The announcement of Great Britain – written by Richard Bean, author of the National Theatre’s smash hit One Man, Two Guvnors – about two weeks ago came as a bit of a shock to both the theatre world and the public. Having been cast and rehearsed in complete secret since before Easter, the play focuses on the rise and fall of a tabloid newspaper, and decries – amongst a vast range of transgressions –Page Three, phone hacking, police corruption, and political skulduggery. Almost every sphere of public life is examined and found wanting.

The need for secrecy during production and development is clear – the announcement came as Andy Coulson’s trial for phone hacking, and by extension, the Leveson Inquiry, drew to a close. Had the play been publicised before the end of the legal process, its creators might well have been indicted for contempt of court. As it is, the timing of the play makes it so topical as to inevitably render it a box-office success. The astute references to the current cultural and political climate make it irresistibly entertaining to an audience of intelligentsia who like to consider themselves in the know. Multimedia meme-style videos of the Police Commissioner’s public apologies and attempts at redemption recall the autotuned Nick Clegg “Apology Song”. The horsey senior editor who has no idea what is actually going on in her offices is a clear stab at Rebekah Brooks, ex-editor of the now-defunct News of the World. The editor-turned media guru to the Prime Minister mirrors David Cameron’s disastrous misstep of appointing Coulson to the very same position.

These references are funny, but I can’t help but feel that the play overall is lazy. It is only too easy to cruise along on the ludicrousness of actual events, without offering any insight or solution to the ensuing chaos. Billie Piper – of Doctor Who and Secret Diary of a Call-Girl fame – is surprisingly unengaging to watch, despite being billed as the star of the show. It could just be that her character – the ruthlessly ambitious and uncompromising sub-editor who will do anything to catch a story – is so relentlessly unlikeable, but Piper herself does little to make the character multi-faceted, instead playing her on one villainous note. Perhaps my personal dislike for asides has coloured my enjoyment of the script – but it takes far more skill and is ultimately more engaging for a playwright to gradually reveal motivations and relationships through dialogue rather than mounting them as occasional explain-all monologues directed at the audience.

The design is glossy and flexible, with sliding glass partitions which reveal variously the police commissioner’s home, the newspaper offices and even the Ivy restaurant. The use of multimedia and projection is one of the play’s strongest points, and parodies of national newspapers (“The Guardener” which carries the subtitle ‘We think so you don’t have to’, and “The Mail”, which only ever features headlines about immigrants) are one of the main sources of laughter. Supporting cast members – such as Oliver Chris, as the Vice-Commissioner who compromises his own moral code so severely that he feels obliged to bring himself to a sticky end –  give excellent performances, and the overall feel of the play is high-powered and glossy.
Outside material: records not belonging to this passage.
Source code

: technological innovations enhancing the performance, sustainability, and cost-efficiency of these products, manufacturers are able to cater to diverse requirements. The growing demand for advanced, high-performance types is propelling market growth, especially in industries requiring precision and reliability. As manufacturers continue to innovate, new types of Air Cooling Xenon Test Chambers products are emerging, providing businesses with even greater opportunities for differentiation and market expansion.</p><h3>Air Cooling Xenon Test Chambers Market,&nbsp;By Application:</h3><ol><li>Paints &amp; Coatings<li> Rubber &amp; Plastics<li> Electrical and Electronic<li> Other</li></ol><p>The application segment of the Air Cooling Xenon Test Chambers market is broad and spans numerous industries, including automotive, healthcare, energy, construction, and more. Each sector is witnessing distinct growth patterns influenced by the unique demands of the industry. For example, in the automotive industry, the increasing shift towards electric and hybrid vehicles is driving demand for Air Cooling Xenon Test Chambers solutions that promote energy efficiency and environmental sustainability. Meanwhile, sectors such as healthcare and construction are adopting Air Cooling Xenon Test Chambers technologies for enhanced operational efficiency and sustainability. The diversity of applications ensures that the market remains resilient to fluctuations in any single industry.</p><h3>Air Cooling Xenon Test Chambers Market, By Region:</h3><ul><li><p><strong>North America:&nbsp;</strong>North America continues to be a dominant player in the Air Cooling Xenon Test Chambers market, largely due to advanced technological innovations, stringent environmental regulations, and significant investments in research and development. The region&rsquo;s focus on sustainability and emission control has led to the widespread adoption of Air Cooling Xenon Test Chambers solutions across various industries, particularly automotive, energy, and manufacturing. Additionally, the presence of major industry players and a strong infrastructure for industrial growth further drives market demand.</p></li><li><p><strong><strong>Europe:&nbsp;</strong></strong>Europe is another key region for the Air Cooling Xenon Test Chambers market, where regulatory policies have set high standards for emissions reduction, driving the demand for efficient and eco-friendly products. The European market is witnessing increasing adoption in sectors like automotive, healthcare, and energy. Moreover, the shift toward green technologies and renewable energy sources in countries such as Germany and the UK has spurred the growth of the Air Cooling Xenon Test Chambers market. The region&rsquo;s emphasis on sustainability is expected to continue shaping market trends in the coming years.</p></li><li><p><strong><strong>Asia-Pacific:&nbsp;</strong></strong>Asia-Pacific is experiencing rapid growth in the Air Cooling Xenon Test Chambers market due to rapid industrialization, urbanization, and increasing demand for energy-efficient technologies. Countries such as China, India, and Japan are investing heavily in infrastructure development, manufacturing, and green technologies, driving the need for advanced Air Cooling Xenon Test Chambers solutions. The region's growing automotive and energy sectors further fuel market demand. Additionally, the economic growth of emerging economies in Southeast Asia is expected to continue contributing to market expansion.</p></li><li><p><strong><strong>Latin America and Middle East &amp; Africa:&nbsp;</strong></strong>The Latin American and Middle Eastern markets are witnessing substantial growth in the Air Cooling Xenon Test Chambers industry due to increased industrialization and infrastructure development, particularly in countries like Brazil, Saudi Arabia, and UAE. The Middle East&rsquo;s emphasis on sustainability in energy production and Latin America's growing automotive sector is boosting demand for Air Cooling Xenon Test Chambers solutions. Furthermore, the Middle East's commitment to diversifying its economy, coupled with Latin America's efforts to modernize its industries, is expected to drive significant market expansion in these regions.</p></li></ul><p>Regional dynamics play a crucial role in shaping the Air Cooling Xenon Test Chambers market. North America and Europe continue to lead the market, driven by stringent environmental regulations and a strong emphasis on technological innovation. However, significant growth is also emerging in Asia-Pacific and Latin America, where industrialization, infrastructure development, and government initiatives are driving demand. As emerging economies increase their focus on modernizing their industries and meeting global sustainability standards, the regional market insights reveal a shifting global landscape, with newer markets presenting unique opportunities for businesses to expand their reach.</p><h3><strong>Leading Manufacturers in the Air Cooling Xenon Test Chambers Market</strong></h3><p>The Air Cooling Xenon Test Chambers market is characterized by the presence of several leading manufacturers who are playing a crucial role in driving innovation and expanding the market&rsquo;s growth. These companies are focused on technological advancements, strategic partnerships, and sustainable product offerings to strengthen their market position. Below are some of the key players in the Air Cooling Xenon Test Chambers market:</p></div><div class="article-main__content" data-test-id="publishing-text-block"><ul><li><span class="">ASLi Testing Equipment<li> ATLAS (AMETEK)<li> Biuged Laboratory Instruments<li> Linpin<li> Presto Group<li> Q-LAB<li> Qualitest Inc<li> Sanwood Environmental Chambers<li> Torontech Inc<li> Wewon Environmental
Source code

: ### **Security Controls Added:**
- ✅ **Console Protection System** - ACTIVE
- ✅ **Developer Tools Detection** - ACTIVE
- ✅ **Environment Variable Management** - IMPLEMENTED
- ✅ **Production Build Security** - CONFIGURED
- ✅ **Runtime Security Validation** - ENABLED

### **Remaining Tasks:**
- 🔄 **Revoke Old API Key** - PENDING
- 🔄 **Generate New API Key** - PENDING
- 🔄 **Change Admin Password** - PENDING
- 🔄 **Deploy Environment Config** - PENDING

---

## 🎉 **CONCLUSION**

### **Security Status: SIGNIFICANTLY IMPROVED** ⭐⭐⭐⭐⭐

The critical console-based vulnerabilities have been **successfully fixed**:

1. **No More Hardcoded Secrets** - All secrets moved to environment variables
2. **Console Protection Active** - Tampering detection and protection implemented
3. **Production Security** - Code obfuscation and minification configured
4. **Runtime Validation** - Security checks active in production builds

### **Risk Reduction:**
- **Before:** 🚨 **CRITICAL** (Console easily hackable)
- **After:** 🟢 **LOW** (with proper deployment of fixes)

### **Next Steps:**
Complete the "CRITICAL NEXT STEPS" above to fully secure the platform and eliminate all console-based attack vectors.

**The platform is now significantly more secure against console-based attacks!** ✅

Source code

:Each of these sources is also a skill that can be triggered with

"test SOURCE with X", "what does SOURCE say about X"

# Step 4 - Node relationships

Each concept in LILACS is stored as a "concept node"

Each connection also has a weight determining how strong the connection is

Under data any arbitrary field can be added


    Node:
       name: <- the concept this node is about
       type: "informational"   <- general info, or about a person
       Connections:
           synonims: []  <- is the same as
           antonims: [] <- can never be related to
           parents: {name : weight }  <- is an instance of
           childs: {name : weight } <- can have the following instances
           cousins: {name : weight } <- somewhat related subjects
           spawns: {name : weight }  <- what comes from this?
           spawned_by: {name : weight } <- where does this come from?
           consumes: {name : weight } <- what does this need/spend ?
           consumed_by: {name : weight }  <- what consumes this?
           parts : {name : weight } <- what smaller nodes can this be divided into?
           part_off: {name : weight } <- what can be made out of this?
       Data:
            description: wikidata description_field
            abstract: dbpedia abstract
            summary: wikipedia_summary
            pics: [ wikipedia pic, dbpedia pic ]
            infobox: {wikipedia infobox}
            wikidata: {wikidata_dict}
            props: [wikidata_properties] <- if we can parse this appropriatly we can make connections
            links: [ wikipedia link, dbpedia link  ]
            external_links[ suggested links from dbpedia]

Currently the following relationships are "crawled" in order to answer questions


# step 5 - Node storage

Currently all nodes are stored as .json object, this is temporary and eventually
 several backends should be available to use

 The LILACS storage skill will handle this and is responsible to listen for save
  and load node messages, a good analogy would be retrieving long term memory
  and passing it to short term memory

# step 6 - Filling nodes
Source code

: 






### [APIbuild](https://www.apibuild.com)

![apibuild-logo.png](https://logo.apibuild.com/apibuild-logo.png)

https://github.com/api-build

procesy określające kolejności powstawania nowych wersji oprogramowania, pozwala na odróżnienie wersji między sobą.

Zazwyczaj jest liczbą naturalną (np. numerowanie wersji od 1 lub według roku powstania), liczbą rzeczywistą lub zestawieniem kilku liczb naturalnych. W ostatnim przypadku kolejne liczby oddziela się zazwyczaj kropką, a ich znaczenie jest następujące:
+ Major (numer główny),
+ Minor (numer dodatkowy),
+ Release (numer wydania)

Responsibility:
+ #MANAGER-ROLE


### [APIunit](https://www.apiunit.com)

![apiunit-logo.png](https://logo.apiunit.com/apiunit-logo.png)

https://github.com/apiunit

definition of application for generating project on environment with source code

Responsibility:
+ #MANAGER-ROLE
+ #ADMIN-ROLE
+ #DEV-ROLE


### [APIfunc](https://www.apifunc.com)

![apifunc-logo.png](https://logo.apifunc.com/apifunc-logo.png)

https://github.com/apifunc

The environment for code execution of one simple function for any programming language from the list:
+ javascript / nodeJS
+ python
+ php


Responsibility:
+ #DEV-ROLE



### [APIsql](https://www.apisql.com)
The National Theatre’s choice to commission a play about the corruption of the press is an interesting one. Pravda, written by David Hare and Howard Brenton, focuses on a similar topic, although its specific subject matter is a thinly-veiled parody of Rupert Murdoch’s ascension to power over Fleet Street, whereas Great Britain’s Murdoch-figure has already made it in the newspaper business, and is now aiming at an approximation of the BskyB bid. Personally I think that Hare’s version is more witty and more skilfully constructed, however, whilst Pravda was hugely successful during the immediate aftermath of Murdoch’s rise, it is now largely obsolete as a political play, because times have moved on. Though Great Britain is entertaining now, its power to amuse is rooted firmly in the present.

Watch Great Britain like you might read Private Eye – as an immediately amusing construction rather than as a lasting masterpiece of writing.